A sentō (銭湯) is a type of communal bathhouse found in Japan. These establishments were once the norm for people to visit for daily bathing routines, but since the second half of the 20th century when bathtubs became a more standard feature in Japanese homes, their numbers have decreased significantly. According to a survey in 2018, there are now fewer than 4000 bathhouses remaining countrywide. Still, dedicated bathhouse regulars insist that sentō are not just about bathing—they carry social and cultural importance, too. The time spent bathing and relaxing with fellow community members in such an intimate environment has a clear influence on maintaining strong relationships.

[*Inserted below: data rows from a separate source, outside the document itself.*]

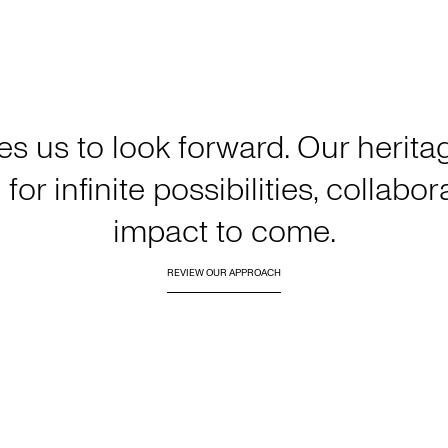
es us to look forward. Our heri
for infinite possibilities, collabo
impact to come.
REVIEW OUR APPROACH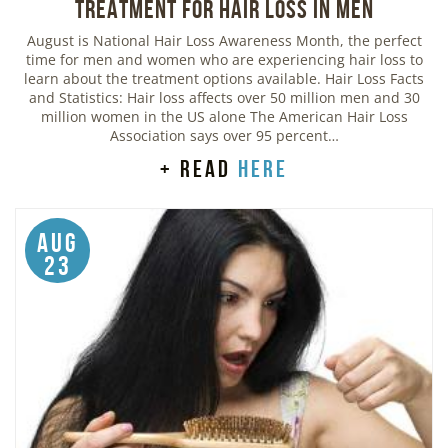
Treatment for Hair Loss in Men
August is National Hair Loss Awareness Month, the perfect
time for men and women who are experiencing hair loss to
learn about the treatment options available. Hair Loss Facts
and Statistics: Hair loss affects over 50 million men and 30
million women in the US alone The American Hair Loss
Association says over 95 percent…
+ read
here
Aug
23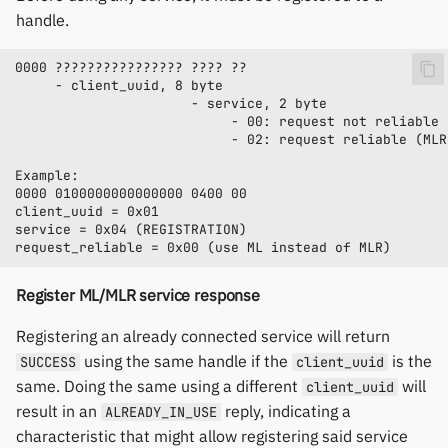
handle.
Register ML/MLR service response
Registering an already connected service will return
using the same handle if the
is the
SUCCESS
client_uuid
same. Doing the same using a different
will
client_uuid
result in an
reply, indicating a
ALREADY_IN_USE
characteristic that might allow registering said service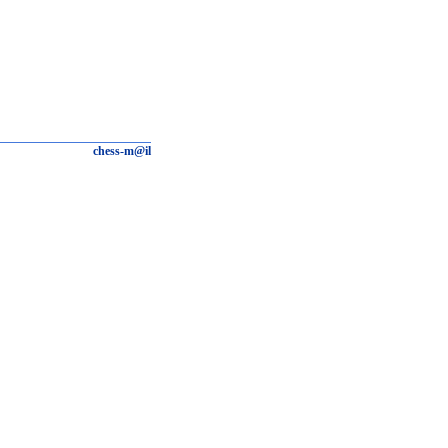
chess-m@il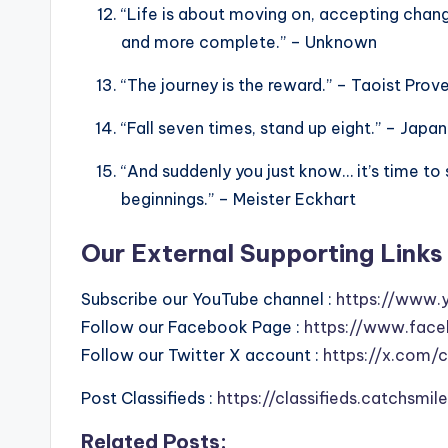
“Life is about moving on, accepting chan
and more complete.” – Unknown
“The journey is the reward.” – Taoist Prov
“Fall seven times, stand up eight.” – Japa
“And suddenly you just know… it’s time to
beginnings.” – Meister Eckhart
Our External Supporting Links 
Subscribe our YouTube channel :
https://www.
Follow our Facebook Page :
https://www.face
Follow our Twitter X account :
https://x.com/
Post Classifieds :
https://classifieds.catchsmi
Related Posts: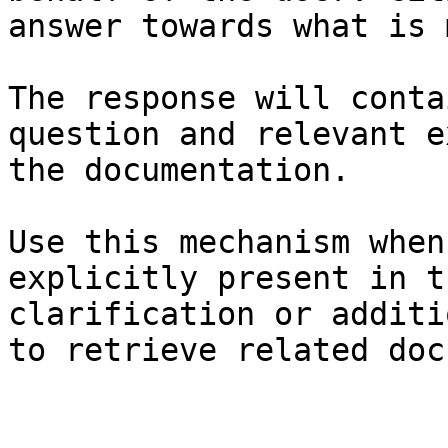
answer towards what is 
The response will conta
question and relevant e
the documentation.

Use this mechanism when
explicitly present in t
clarification or additi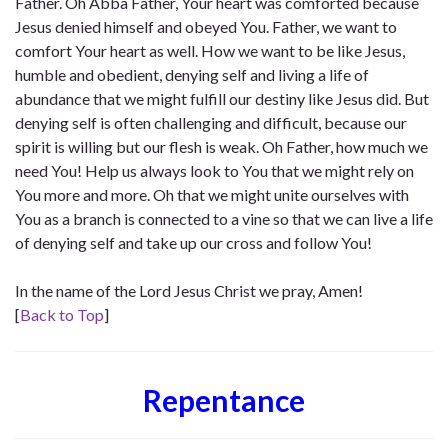
Father. Oh Abba Father, Your heart was comforted because
Jesus denied himself and obeyed You. Father, we want to
comfort Your heart as well. How we want to be like Jesus,
humble and obedient, denying self and living a life of
abundance that we might fulfill our destiny like Jesus did. But
denying self is often challenging and difficult, because our
spirit is willing but our flesh is weak. Oh Father, how much we
need You! Help us always look to You that we might rely on
You more and more. Oh that we might unite ourselves with
You as a branch is connected to a vine so that we can live a life
of denying self and take up our cross and follow You!
In the name of the Lord Jesus Christ we pray, Amen!
[
Back to Top
]
Repentance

A common feature found throughout many bathhouses in the Kanto region of Japan are the large, painted murals of Mount Fuji looming over the premises. The very first mural was painted in 1912 in the Kikai-yu bathhouse in Chiyoda, Tokyo. The painter, originally from Shizuoka, wanted to make customers happy by painting a symbol of his hometown for all to enjoy. The mural drew attention and its popularity inspired other bathhouses to follow suit. Today, there are only three remaining mural painters left in Japan, including 38-year-old Tanaka Mizuki—Japan’s first and only woman mural painter.
What is a riso print?
These prints use risograph technology, a method of printing developed in Japan in the mid-1980s. It can be described as a mix between screenprinting and photocopying. The risograph process produces prints with extremely vibrant, crisp inks. Sometimes these inks overlap during the printing process to create interesting and unique details—these slight variations and colour shifts are part of the charm of riso, adding character and a handmade-feel to the art. These soy-based inks also have a lower environmental impact.
Please note: Riso soy ink is similar to newspaper printing in that they never get fully absorbed into the paper, so take care not to handle the print or touch the ink directly to avoid any risk of smudging.